- [TASK]: Could you write out again everything from the line containing "Net: median 2.5, box" down to the line containing "MSCI World: median", both included, with no changes?

PROVIDED INFORMATION START

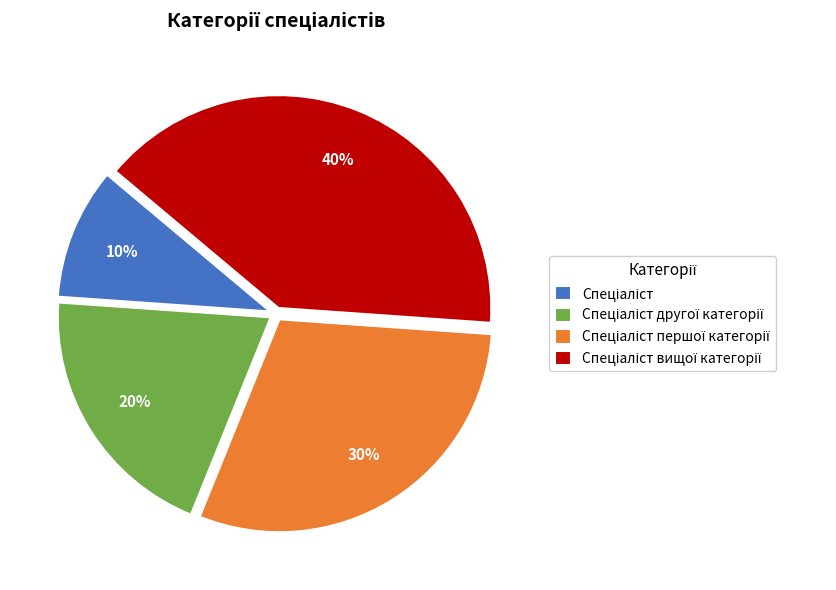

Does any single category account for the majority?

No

PROVIDED INFORMATION END
PROVIDED INFORMATION START

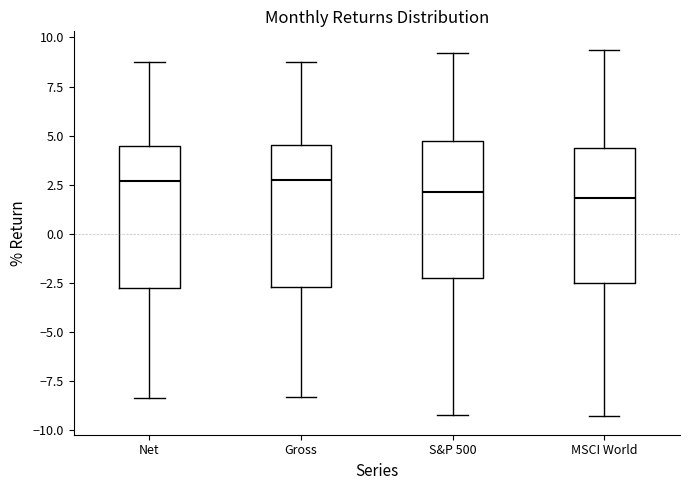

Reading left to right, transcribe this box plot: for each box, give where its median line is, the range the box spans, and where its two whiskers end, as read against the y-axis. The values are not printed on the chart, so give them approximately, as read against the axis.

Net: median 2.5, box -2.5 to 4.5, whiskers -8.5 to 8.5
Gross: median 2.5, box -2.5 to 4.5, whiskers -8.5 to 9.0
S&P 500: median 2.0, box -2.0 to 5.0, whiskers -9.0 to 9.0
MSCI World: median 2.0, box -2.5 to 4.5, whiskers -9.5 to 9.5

PROVIDED INFORMATION END

- [RESULT]:
Net: median 2.5, box -2.5 to 4.5, whiskers -8.5 to 8.5
Gross: median 2.5, box -2.5 to 4.5, whiskers -8.5 to 9.0
S&P 500: median 2.0, box -2.0 to 5.0, whiskers -9.0 to 9.0
MSCI World: median 2.0, box -2.5 to 4.5, whiskers -9.5 to 9.5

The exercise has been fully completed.